Oxidative Function of Mitochondria in the Nonfailing Donor Heart and in the Advanced Failing Heart at Pre- and Post-LVAD Unloading Time Points Complex I, complex I + II, and complex IV respiration of isolated permeabilized myofibers from failing hearts was significantly lower compared with the nonfailing heart. Mitochondrial oxidative capacity remained significantly reduced after left ventricular assist device (LVAD) unloading. *p < 0.05; **p < 0.01; ***p < 0.001.

Figure 6

Ultrastructural Morphology, Mitochondrial Volume Density, and Mitochondrial DNA Content in the Normal Donor Heart and in the Failing Human Heart Before and After LVAD Unloading (A) Transmission electron microscopy photomicrographs depicting longitudinal rows of mitochondria located in parallel with the sarcomeres/contractile apparatus. The magnification is 15,000×, and the scale bar indicates the length of 2 μm. (B) Higher magnification of mitochondrial ultrastructure at 50,000×. Compared with the normal donor heart, the mitochondria at the pre-LVAD time point were smaller, had disorganized cristae, and had decreased matrix density, whereas the mitochondria after LVAD unloading consistently showed improvement in these specific morphological characteristics.
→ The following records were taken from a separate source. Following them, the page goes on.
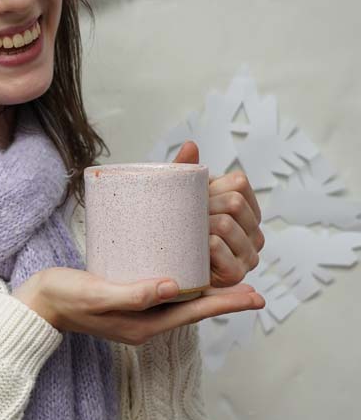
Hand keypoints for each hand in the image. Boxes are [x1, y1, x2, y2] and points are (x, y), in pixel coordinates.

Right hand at [13, 268, 264, 345]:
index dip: (226, 304)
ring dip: (208, 292)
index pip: (194, 312)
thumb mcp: (97, 293)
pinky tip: (190, 270)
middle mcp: (146, 323)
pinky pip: (166, 295)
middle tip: (255, 289)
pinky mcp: (129, 302)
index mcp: (143, 325)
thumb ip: (132, 293)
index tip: (254, 296)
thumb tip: (171, 286)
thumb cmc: (63, 298)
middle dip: (225, 299)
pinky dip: (185, 284)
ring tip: (232, 279)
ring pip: (182, 302)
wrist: (37, 304)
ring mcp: (137, 315)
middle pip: (194, 309)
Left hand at [172, 142, 264, 286]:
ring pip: (225, 223)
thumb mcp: (181, 201)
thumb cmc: (176, 233)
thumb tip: (191, 145)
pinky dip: (200, 245)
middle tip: (185, 220)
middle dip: (204, 207)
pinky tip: (192, 251)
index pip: (239, 183)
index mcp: (248, 211)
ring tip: (186, 235)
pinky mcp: (236, 274)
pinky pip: (217, 246)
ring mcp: (249, 256)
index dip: (212, 187)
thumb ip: (186, 173)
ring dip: (199, 226)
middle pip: (233, 202)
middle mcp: (255, 234)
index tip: (195, 199)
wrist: (165, 274)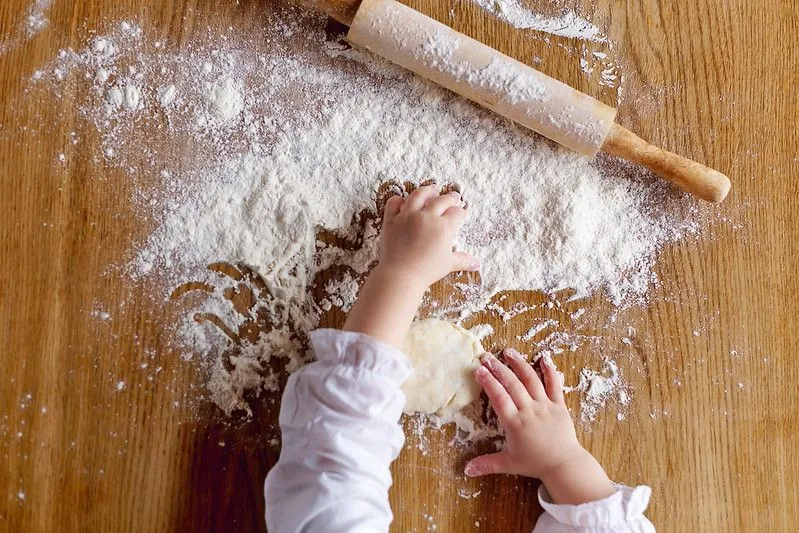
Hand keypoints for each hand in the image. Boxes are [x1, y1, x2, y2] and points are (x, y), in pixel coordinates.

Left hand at [379, 184, 478, 288]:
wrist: (400, 275)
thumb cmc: (426, 271)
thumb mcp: (448, 264)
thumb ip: (462, 260)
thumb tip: (476, 264)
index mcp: (443, 227)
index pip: (456, 213)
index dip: (461, 212)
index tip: (461, 213)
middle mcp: (426, 217)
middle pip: (441, 200)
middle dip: (450, 198)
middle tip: (453, 197)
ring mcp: (407, 216)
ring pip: (419, 195)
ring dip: (427, 190)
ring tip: (432, 189)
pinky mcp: (391, 219)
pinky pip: (394, 203)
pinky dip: (399, 199)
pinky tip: (403, 201)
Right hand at [465, 349, 614, 504]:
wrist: (564, 465)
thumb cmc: (536, 464)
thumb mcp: (508, 463)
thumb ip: (487, 464)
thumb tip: (466, 470)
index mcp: (514, 423)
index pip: (498, 397)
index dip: (488, 382)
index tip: (479, 370)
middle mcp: (529, 411)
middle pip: (511, 384)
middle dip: (497, 368)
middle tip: (486, 356)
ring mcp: (545, 406)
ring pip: (530, 380)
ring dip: (518, 364)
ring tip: (507, 352)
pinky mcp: (559, 405)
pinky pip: (554, 384)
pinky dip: (549, 370)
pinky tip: (543, 358)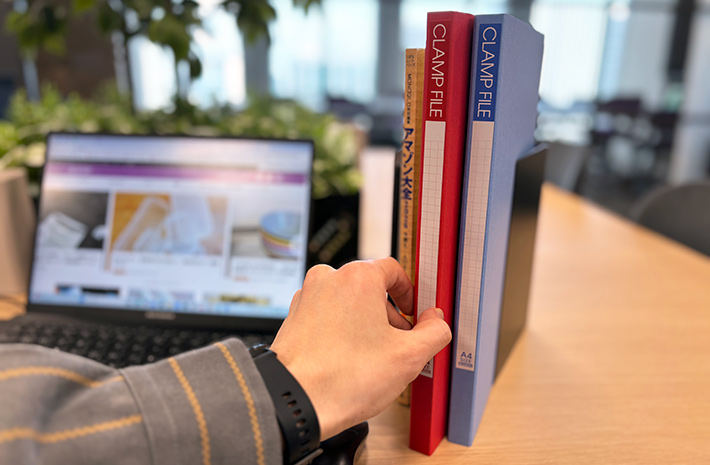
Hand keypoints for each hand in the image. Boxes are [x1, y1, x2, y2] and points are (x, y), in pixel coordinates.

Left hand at [269, 257, 450, 440]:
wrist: (294, 400)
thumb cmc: (344, 378)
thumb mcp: (408, 357)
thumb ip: (433, 332)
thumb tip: (436, 321)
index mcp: (357, 277)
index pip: (393, 270)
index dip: (410, 293)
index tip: (414, 313)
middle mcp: (328, 279)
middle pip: (369, 287)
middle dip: (388, 314)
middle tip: (398, 342)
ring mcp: (307, 298)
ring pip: (346, 302)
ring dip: (364, 323)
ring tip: (372, 357)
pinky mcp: (293, 318)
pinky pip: (326, 316)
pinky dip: (341, 331)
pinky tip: (349, 361)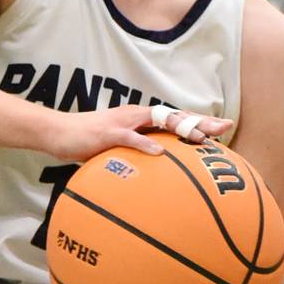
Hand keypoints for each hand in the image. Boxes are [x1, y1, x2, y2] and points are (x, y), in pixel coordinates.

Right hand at [38, 102, 234, 163]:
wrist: (57, 132)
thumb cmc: (87, 142)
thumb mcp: (116, 149)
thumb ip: (136, 155)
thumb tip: (156, 168)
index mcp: (140, 120)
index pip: (175, 118)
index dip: (200, 122)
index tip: (223, 128)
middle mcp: (136, 116)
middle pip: (175, 115)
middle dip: (201, 121)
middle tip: (226, 127)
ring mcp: (123, 123)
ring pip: (159, 121)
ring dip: (180, 128)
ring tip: (202, 138)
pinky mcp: (108, 133)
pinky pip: (130, 138)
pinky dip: (146, 144)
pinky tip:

The scale bar indicates the length of 1 μm. Mitochondrial volume density (C) and mitochondrial DNA (mtDNA) content (D) were lower in the failing human heart compared with the nonfailing donor heart. mtDNA levels and volume density remained unchanged after LVAD unloading. The number of large mitochondria in the normal control group were higher than the failing human heart (E). The average size of mitochondria improved slightly after LVAD unloading. *Significant difference in comparison to the normal donor heart; p < 0.05. +Significant difference in comparison to the pre-LVAD time point. Abbreviations as in Figure 2.

Figure 7

Nucleotide Levels in Normal Donor Heart and Advanced Failing Heart Before and After LVAD Unloading The myocardial tissue post-LVAD unloading showed a significant increase in nucleotide levels. #Significant difference in comparison to the normal donor heart; p < 0.05. *Significant difference in comparison to the pre-LVAD time point; p < 0.05.